Fishing cooperatives in Northern Greece dating from the Byzantine Era

Wintering channels, Porto Lago Lagoon, N. Greece, M. Koutrakis

Destructive fishing methods can harm coastal wetlands. However, when locals continue long standing traditional fishing practices that protect coastal wetlands against any potential damaging activities, both the environment and the local community are mutually benefitted.

Did you know that in Greece there are fishing cooperatives that retain their traditional organisation since at the least the Byzantine period (800 AD)? Between the estuarine systems of the rivers Evros and Nestos in Northern Greece, fish from the lagoons is harvested by local co-operatives using the method of permanent fish entrapment devices (barrier fish traps), in combination with fish wintering channels. The channels are protected by nets, to protect the fish from mainly cormorants that can consume as much as 200t of fish during autumn and winter. Fish production management activities are based on centuries-old experience and tradition.

These commercial fisheries depend on migrant fish species, such as the grey mullet. It is caught in the fish traps during the reproductive emigration to the sea during autumn and early winter. And what is noteworthy is that while the main product is a migrant species, local fish fauna serve as an indicator of the environmental quality of the lagoons. The presence, abundance and the fishing habits of the local fish indicate the health of the estuarine systems. There are testimonies from the Classical Era about the good quality of grey mullet harvested from the lagoons of north-eastern Greece.

The president of the fishing cooperatives organises fishermen in groups of 4 or 5 persons, which occupy a hut near the entrance to the lagoons, an arrangement which was common in many Greek coastal wetlands for centuries. The cooperatives’ catches are collectively owned and sold (both locally and to distant markets abroad) and fishermen receive both a monthly salary and a share of the profits, which is distributed equally among them. This system reduces conflicts and diminishes the needs for middle-men.
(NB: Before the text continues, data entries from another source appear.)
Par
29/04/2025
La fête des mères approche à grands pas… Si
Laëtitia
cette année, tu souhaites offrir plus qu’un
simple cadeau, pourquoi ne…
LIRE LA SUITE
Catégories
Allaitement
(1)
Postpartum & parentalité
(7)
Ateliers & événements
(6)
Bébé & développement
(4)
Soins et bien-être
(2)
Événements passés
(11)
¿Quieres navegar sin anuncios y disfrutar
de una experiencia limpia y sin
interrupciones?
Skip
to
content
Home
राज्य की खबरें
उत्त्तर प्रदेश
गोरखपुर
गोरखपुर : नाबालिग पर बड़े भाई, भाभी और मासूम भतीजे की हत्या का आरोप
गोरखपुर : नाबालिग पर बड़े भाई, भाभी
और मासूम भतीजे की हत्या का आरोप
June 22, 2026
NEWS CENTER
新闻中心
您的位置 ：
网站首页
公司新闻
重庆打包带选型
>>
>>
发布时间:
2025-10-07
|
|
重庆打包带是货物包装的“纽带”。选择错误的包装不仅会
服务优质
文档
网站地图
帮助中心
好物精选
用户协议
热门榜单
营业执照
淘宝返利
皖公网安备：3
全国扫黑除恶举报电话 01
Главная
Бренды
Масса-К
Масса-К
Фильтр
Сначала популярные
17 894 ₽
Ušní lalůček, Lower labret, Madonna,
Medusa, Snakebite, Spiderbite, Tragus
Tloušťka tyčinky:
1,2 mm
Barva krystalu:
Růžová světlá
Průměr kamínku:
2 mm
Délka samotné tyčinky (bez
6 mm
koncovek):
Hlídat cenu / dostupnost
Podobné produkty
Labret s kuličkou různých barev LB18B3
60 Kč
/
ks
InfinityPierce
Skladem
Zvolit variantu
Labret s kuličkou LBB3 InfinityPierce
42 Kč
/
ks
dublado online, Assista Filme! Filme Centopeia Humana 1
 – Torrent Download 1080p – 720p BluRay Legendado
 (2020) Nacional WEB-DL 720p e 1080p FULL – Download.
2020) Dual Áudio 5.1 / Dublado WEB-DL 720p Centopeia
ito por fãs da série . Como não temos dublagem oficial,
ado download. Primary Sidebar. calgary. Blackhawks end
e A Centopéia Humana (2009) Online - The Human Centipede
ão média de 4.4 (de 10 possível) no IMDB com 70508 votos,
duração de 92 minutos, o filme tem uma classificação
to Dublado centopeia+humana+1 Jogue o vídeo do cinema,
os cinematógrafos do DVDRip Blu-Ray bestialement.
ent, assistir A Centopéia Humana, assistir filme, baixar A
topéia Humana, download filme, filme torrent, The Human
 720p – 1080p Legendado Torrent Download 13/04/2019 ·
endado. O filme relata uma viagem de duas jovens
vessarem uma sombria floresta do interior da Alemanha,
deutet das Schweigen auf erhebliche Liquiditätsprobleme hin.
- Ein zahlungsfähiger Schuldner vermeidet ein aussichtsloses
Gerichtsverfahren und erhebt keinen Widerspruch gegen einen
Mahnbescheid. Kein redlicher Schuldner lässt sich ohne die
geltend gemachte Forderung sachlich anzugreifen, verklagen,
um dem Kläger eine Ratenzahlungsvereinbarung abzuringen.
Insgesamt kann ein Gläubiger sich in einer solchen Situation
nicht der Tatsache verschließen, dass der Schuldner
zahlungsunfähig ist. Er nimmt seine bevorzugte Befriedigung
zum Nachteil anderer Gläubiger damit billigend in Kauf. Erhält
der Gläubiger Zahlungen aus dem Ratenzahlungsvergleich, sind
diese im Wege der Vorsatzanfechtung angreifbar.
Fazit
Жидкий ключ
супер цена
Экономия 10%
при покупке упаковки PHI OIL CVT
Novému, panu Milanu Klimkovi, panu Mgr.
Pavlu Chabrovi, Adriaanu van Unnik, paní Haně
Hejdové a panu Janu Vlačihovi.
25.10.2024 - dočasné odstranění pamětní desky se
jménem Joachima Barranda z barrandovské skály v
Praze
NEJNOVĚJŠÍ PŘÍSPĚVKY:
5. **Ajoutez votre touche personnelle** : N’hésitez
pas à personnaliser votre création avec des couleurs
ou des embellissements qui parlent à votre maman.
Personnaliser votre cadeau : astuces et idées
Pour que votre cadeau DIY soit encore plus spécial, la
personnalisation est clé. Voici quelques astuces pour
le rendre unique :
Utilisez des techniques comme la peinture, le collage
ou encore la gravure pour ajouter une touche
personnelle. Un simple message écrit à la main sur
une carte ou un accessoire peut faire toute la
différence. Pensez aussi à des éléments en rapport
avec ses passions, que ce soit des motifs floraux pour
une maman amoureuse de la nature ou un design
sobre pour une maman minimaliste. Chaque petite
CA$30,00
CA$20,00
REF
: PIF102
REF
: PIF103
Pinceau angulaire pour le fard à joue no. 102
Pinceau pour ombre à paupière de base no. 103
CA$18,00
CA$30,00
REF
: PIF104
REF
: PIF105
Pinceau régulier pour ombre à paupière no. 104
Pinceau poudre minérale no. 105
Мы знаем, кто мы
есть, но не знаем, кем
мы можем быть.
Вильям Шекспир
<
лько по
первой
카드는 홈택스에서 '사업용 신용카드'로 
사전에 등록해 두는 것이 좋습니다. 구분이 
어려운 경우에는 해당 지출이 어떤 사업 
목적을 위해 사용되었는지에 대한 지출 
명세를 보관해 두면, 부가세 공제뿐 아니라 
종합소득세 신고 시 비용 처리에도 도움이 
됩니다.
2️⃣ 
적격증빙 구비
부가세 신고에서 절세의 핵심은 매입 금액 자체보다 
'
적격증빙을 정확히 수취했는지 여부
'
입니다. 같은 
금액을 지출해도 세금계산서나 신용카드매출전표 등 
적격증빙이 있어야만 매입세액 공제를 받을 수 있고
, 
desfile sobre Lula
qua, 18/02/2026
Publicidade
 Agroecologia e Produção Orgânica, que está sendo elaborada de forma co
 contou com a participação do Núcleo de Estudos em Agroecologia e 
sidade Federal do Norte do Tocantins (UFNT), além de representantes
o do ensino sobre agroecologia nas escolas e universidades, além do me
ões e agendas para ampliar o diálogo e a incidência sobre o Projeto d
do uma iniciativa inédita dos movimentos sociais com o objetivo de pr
There is evidence that where well-established and productive fishing cooperatives exist the lagoon ecosystems suffer less human pressures, while with no fishing or unregulated fishing activities, coastal ecosystems have suffered a rapid decrease in environmental quality. The local communities that live on fishing play a major role in the conservation of lagoon ecosystems, protecting them against the development of potentially damaging activities.